■ Required work
Set down a faithful copy of every record below, with no images.

■ Data provided
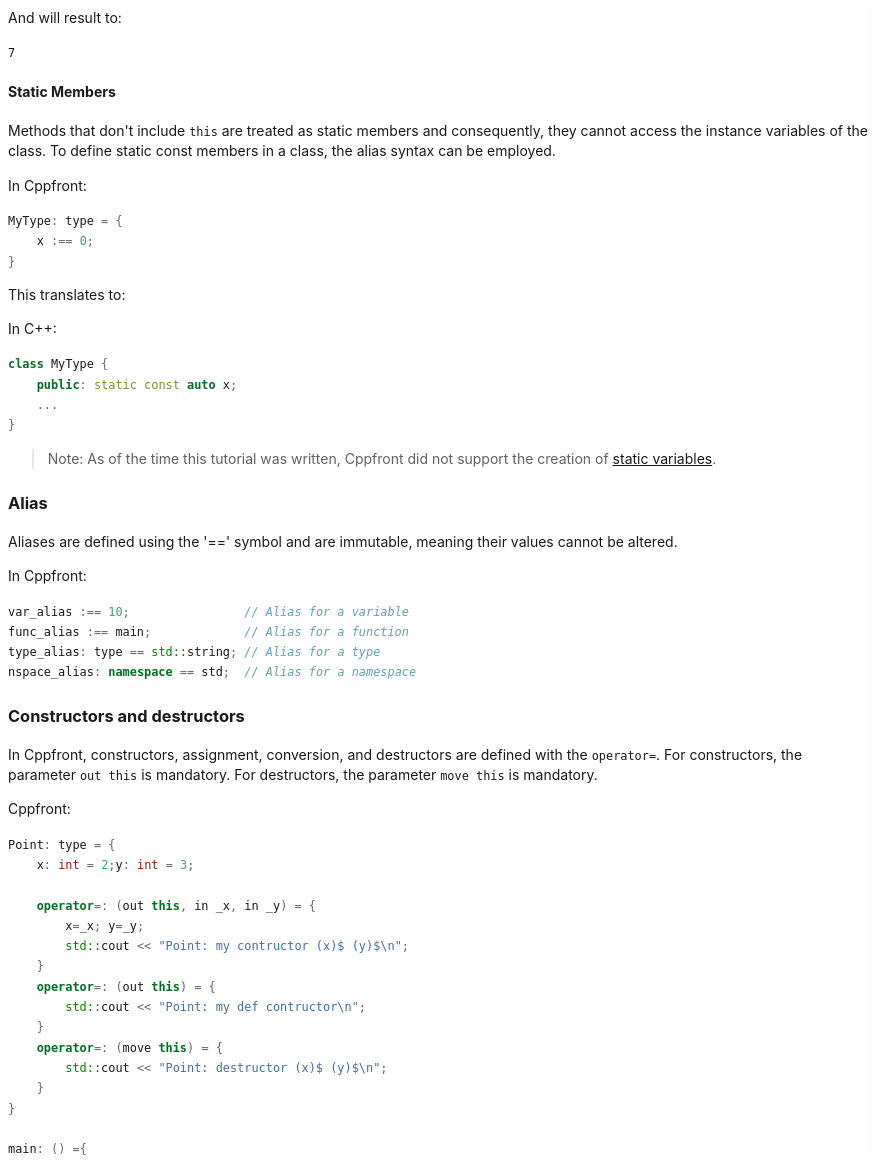 And will result to:

```
7
```

#### Static Members

Methods that don't include `this` are treated as static members and consequently, they cannot access the instance variables of the class. To define static const members in a class, the alias syntax can be employed.

In Cppfront:
```c++
MyType: type = {
    x :== 0;
}
```

This translates to:

In C++:
```c++
class MyType {
    public: static const auto x;
	...
}
```

> Note: As of the time this tutorial was written, Cppfront did not support the creation of [static variables](https://github.com/hsutter/cppfront/issues/522).

### Alias

Aliases are defined using the '==' symbol and are immutable, meaning their values cannot be altered.

In Cppfront:
```c++
var_alias :== 10;                // Alias for a variable
func_alias :== main;             // Alias for a function
type_alias: type == std::string; // Alias for a type
nspace_alias: namespace == std;  // Alias for a namespace
```

### Constructors and destructors

In Cppfront, constructors, assignment, conversion, and destructors are defined with the `operator=`. For constructors, the parameter `out this` is mandatory. For destructors, the parameter `move this` is mandatory.

Cppfront:
```c++
Point: type = {
	x: int = 2;y: int = 3;

    operator=: (out this, in _x, in _y) = {
        x=_x; y=_y;
        std::cout << "Point: my contructor (x)$ (y)$\n";
    }
    operator=: (out this) = {
        std::cout << "Point: my def contructor\n";
    }
    operator=: (move this) = {
        std::cout << "Point: destructor (x)$ (y)$\n";
    }
}

main: () ={
```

■ Task output
 And will result to:

```
7
```

#### Static Members

Methods that don't include `this` are treated as static members and consequently, they cannot access the instance variables of the class. To define static const members in a class, the alias syntax can be employed.

In Cppfront:
```c++
MyType: type = {
    x :== 0;
}
```

This translates to:

In C++:
```c++
class MyType {
    public: static const auto x;
	...
}
```

> Note: As of the time this tutorial was written, Cppfront did not support the creation of [static variables](https://github.com/hsutter/cppfront/issues/522).

### Alias

Aliases are defined using the '==' symbol and are immutable, meaning their values cannot be altered.

In Cppfront:
```c++
var_alias :== 10;                // Alias for a variable
func_alias :== main;             // Alias for a function
type_alias: type == std::string; // Alias for a type
nspace_alias: namespace == std;  // Alias for a namespace
```

### Constructors and destructors

In Cppfront, constructors, assignment, conversion, and destructors are defined with the `operator=`. For constructors, the parameter `out this` is mandatory. For destructors, the parameter `move this` is mandatory.

Cppfront:
```c++
Point: type = {
	x: int = 2;y: int = 3;

    operator=: (out this, in _x, in _y) = {
        x=_x; y=_y;
        std::cout << "Point: my contructor (x)$ (y)$\n";
    }
    operator=: (out this) = {
        std::cout << "Point: my def contructor\n";
    }
    operator=: (move this) = {
        std::cout << "Point: destructor (x)$ (y)$\n";
    }
}

main: () ={
```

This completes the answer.